OS grid reference:- SE 390 666

The ancient monuments known as Devil's Arrows consist of three huge standing stones or menhirs which are situated near where the A1 road crosses the River Ure at the small town of Boroughbridge in North Yorkshire and date to the prehistoric era.

The tallest stone stands at 22 feet 6 inches high, making it the tallest menhir in Britain after the Rudston Monolith in the East Riding of Yorkshire which measures 25 feet in height. This stone stands at the southern end of the alignment and is partly hidden beneath trees and is in its own fenced enclosure on the south side of a road that leads from Boroughbridge to Roecliffe.

The stones are composed of millstone grit, the most likely source of which is Plumpton Rocks two miles south of Knaresborough and a distance of around nine miles from where the stones stand. Distinctively grooved by millennia of rainfall, the stones stand around 150 feet from the A1 road.

It is believed that the alignment originally included up to five stones. One of these was situated near to the central stone and is believed to be the one recorded as standing by the antiquary John Leland in the early part of the sixteenth century. About thirty years later, the Elizabethan antiquarian and historian William Camden refers to four stones in his Britannia, which was published in 1586. In which he recorded that "one was lately pulled downe by some that hoped, though in vaine, to finde treasure." One was apparently displaced during a failed 'treasure hunt' during the eighteenth century and later used as the base for a nearby bridge over a river.

= = = = =

DIRECTIVE 1:
Answer these from the Devil's Arrows text, one line each:
(a) How tall is the tallest stone?
(b) What rock are the stones made of?
(c) In what year was Camden's Britannia published?
DIRECTIVE 2:
List every length or distance in the Devil's Arrows text that is given in feet, inches, or miles.
DIRECTIVE 3:
Continue the passage on the Devil's Arrows, starting after its last sentence.

= = = = =

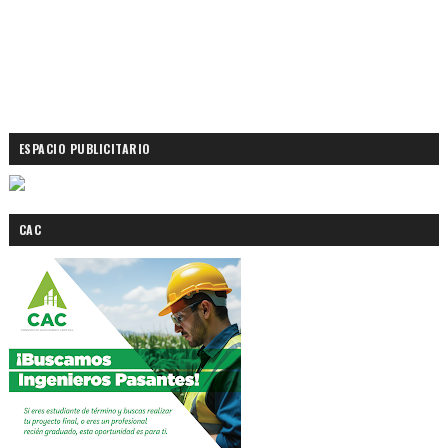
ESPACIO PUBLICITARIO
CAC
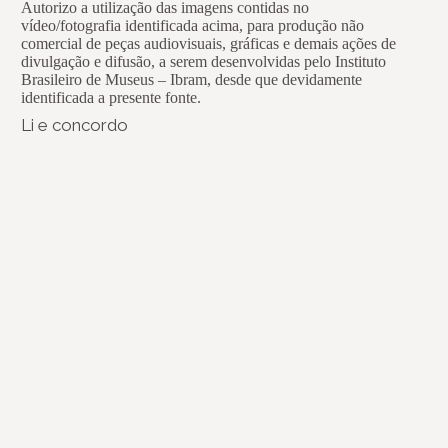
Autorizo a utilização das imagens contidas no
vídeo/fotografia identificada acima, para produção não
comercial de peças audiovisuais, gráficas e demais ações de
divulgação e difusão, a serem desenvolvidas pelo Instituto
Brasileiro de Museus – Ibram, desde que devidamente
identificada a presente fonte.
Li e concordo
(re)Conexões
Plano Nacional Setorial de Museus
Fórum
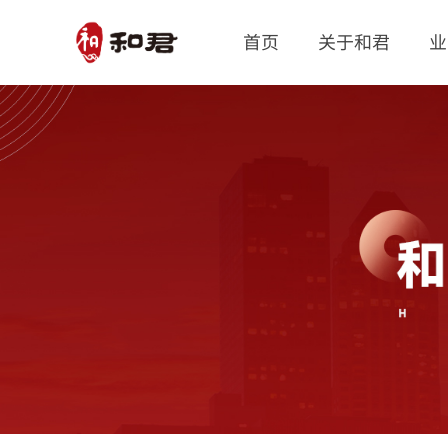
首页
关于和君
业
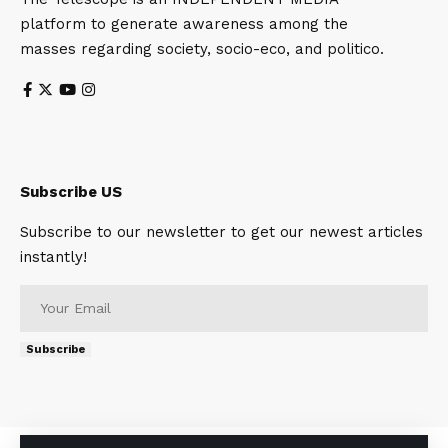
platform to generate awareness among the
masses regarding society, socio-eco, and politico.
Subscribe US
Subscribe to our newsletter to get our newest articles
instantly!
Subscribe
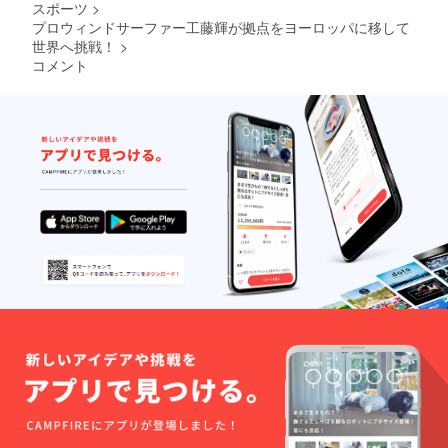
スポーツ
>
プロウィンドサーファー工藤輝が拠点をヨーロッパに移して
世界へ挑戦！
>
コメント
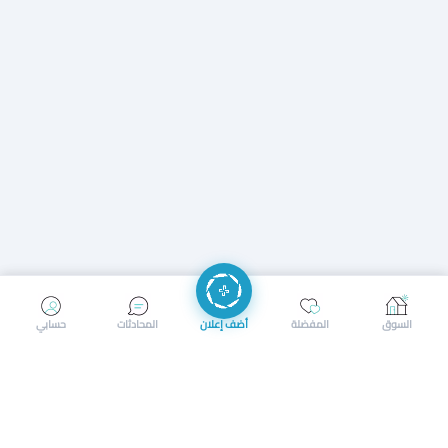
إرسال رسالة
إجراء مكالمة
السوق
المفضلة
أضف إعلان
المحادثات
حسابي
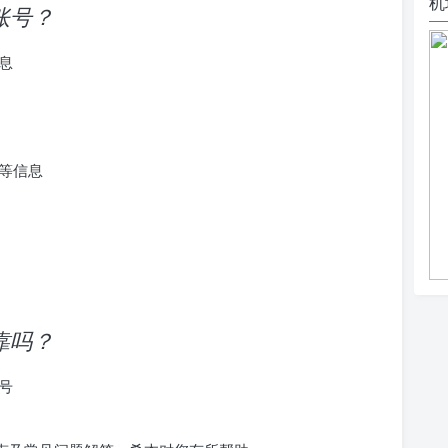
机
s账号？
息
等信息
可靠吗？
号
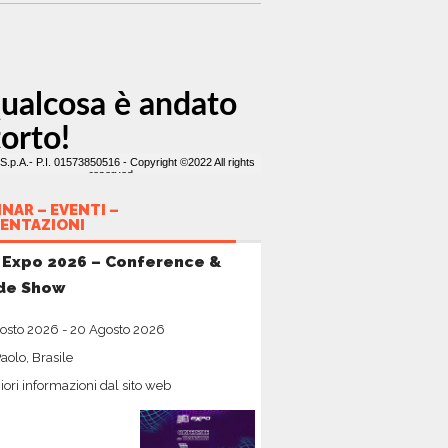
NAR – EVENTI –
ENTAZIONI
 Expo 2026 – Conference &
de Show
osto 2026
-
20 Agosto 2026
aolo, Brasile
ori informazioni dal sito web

= = = = =

ANSWER BOX 1:
(a) 22 feet 6 inches
(b) Millstone grit
(c) 1586

ANSWER BOX 2:
22 feet 6 inches
25 feet
two miles
nine miles
150 feet

ANSWER BOX 3:
All three surviving stones are heavily weathered and fluted at their peaks with the northern and southern stones having various indentations which could be interpreted as being cup marks. The outer stones are 200 and 370 feet away from the central stone and form an alignment that is almost straight, running NNW-SSE. It is understood that they may have been arranged to align with the southernmost summer moonrise.

Legend states that the site's name derives from an account of the Devil trying to fire arrows at the nearby Christian settlement at Aldborough from Howe Hill, the arrows fell short and landed in a line in the field.

The stones are part of a wider Neolithic complex on the Ure-Swale plateau which incorporates the Thornborough Henges, which stand 10 miles to the northwest. Known as the 'The Stonehenge of the North', it is one of the most important ancient sites in Britain. It consists of an unusual prehistoric monument complex which features three aligned henges from which the site derives its name.